Text

We have published seven modules of interview questions in machine learning and answers so far on this website. This is yet another addition to the series of discussion on frequently asked questions in machine learning job roles.
Whether stochastic gradient descent or gradient descent is computationally complex?
Gradient descent is computationally complex. After identifying a set of parameters to reduce the loss function, it considers all the data points in the training set to validate it and update the equation. On the other hand, stochastic gradient descent does it by using a portion of data points selected from the training data.
Explain Laplace smoothing
Laplace smoothing is a method employed in Naïve Bayes algorithm to overcome the problem of zero probability values for new features in test data. The zero probability value for query data points occurs when there occurs a new feature in the test stage for which the algorithm is not trained during the training stage.
Laplace smoothing performs the task to tackle the zero probability by adding a smoothing parameter $\alpha$ to the formula of posterior probability and also by balancing the equation by adding $K \alpha$ to the denominator. Here $K$ represents the number of parameters on which the new feature depends.
Write down the pseudo code for proportional sampling
- Perform normalization of all data points, i.e., make the data points in the range (0,1)
- Calculate cumulative some of normalized data
- Plot normal distribution (0,1)

Source material
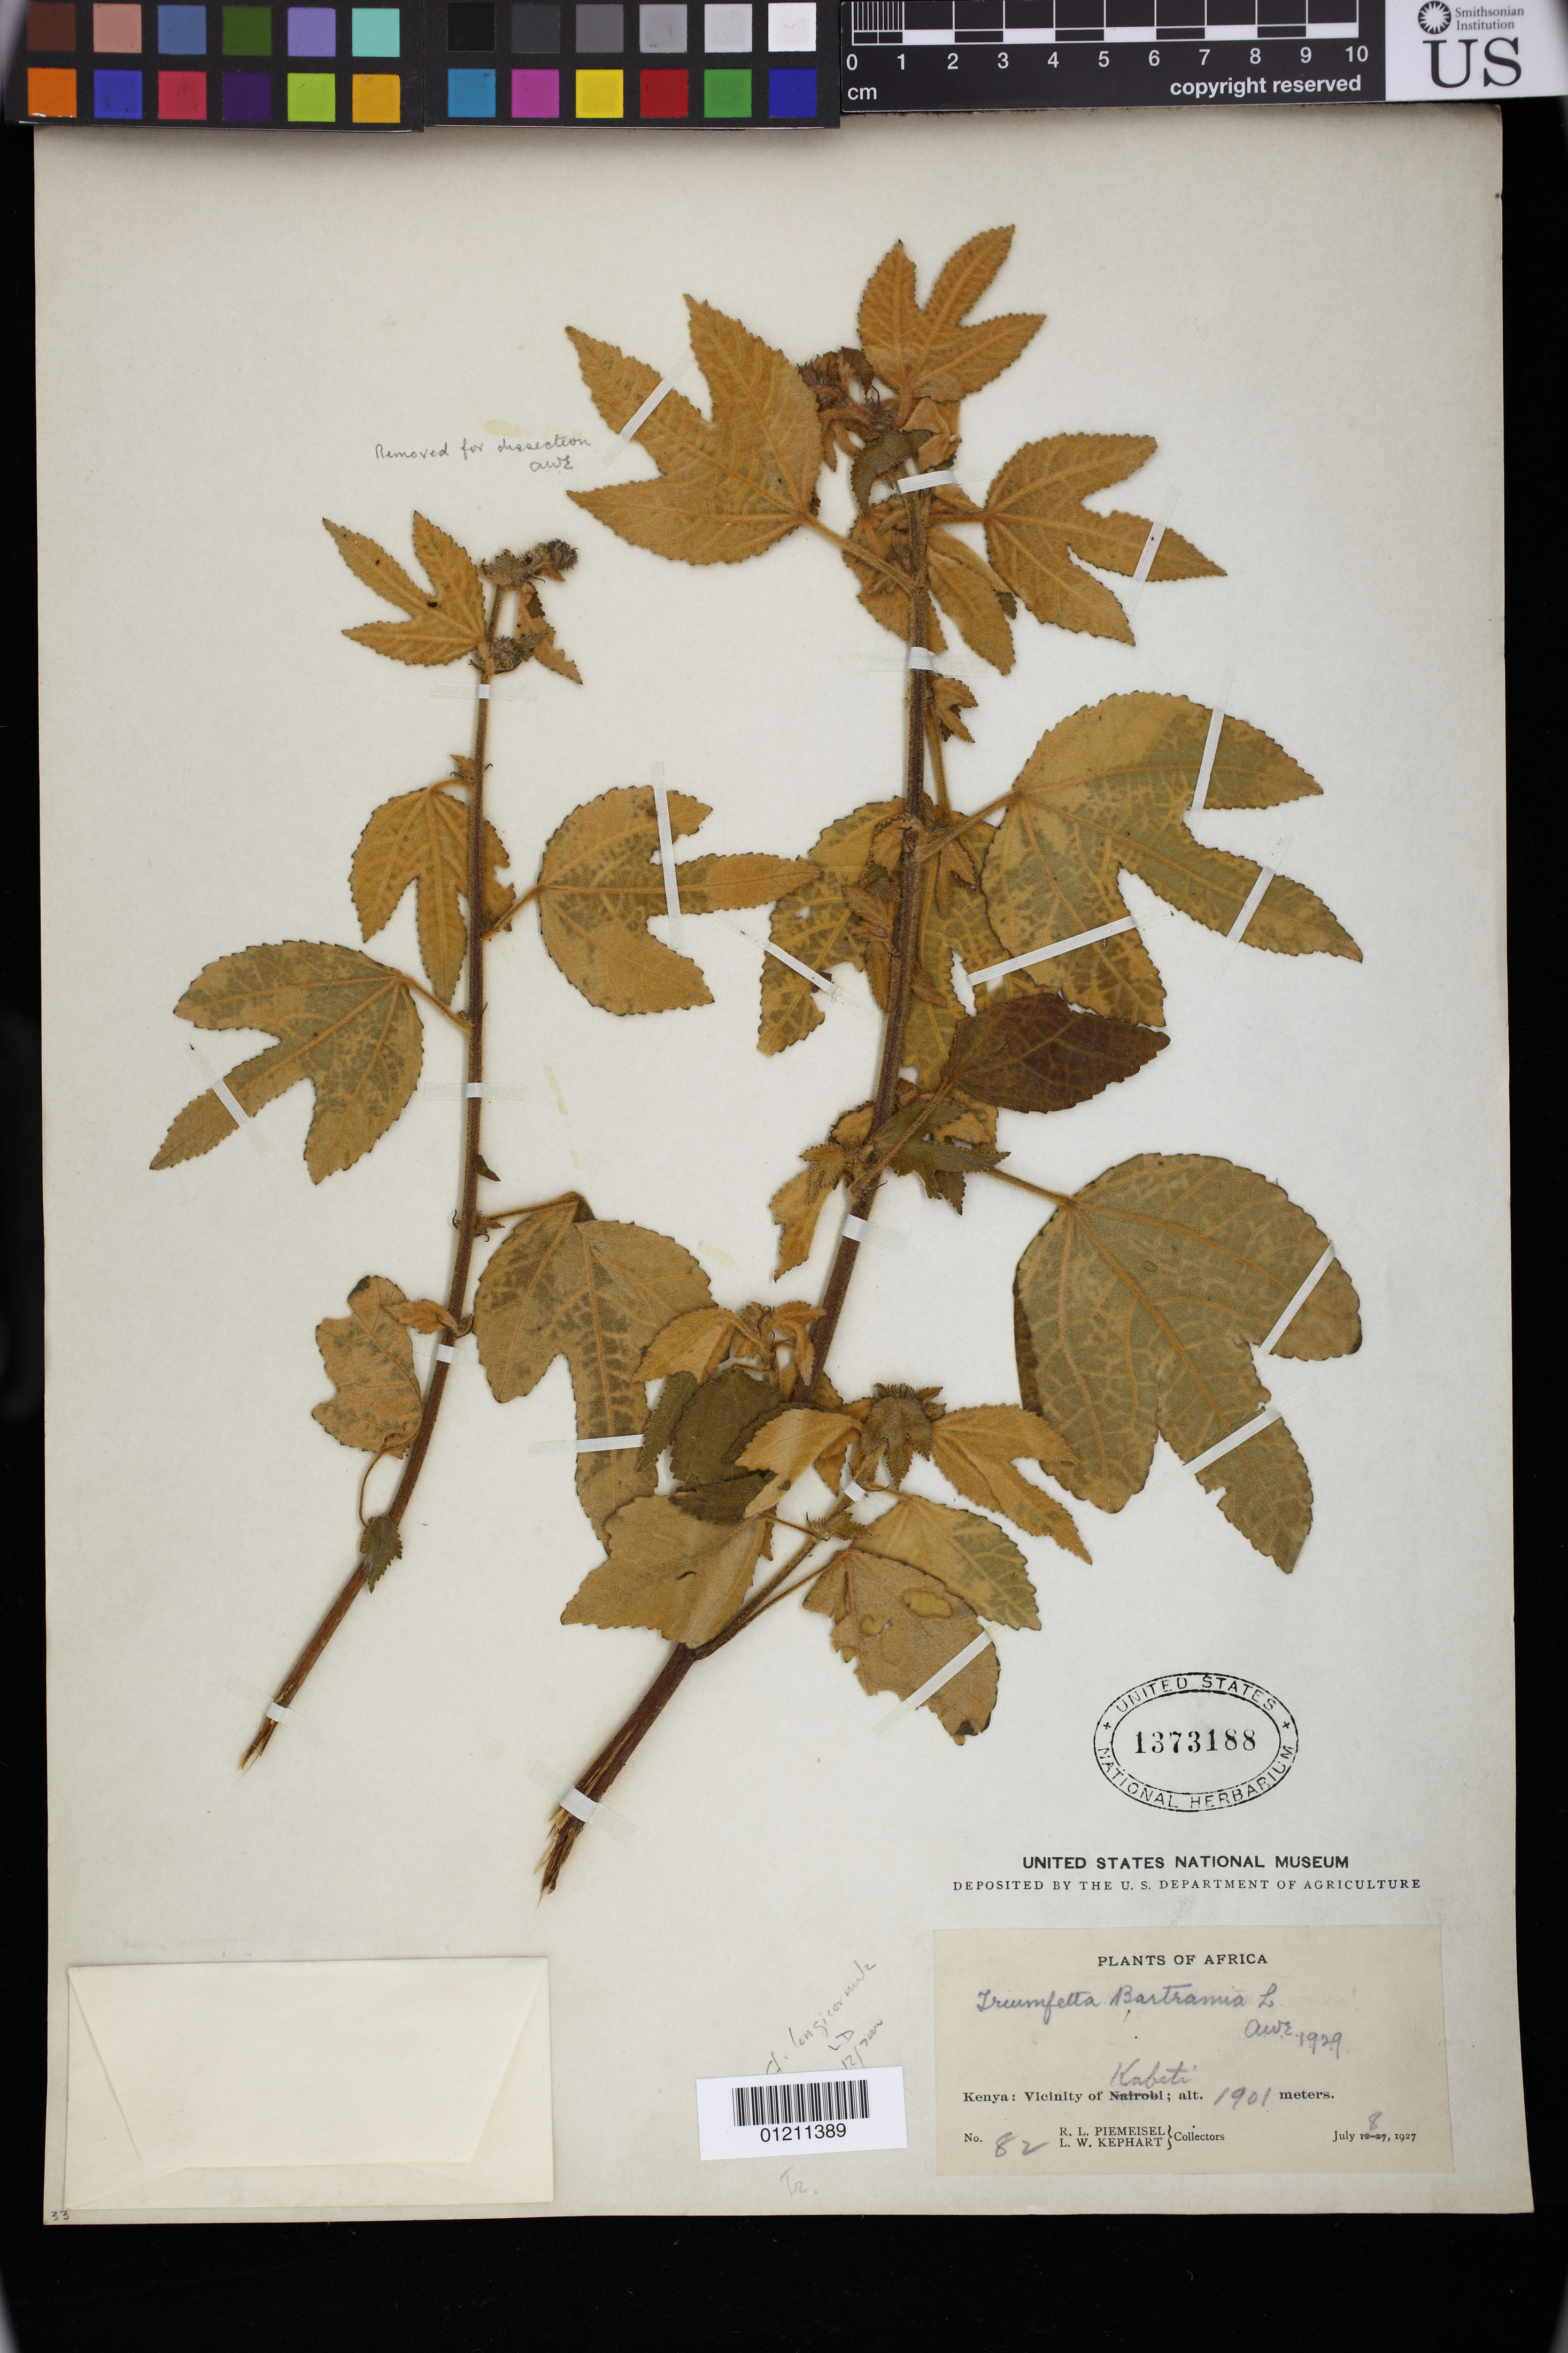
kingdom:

Complete the following
• 1. Translate this sentence from the machine learning interview text into French: "Laplace smoothing is a method employed in Naïve Bayes algorithm to overcome the problem of zero probability values for new features in test data."
• 2. Set down, word for word, the stretch of the machine learning interview text from "Laplace smoothing performs" through "new feature depends.".

Solutions to the problems
• 1. Le lissage de Laplace est une méthode employée dans l'algorithme naïf bayésien pour surmonter le problème des valeurs de probabilité nulles pour les nouvelles caractéristiques dans les données de test.

• 2.
Laplace smoothing performs the task to tackle the zero probability by adding a smoothing parameter $\alpha$ to the formula of posterior probability and also by balancing the equation by adding $K \alpha$ to the denominator. Here $K$ represents the number of parameters on which the new feature depends.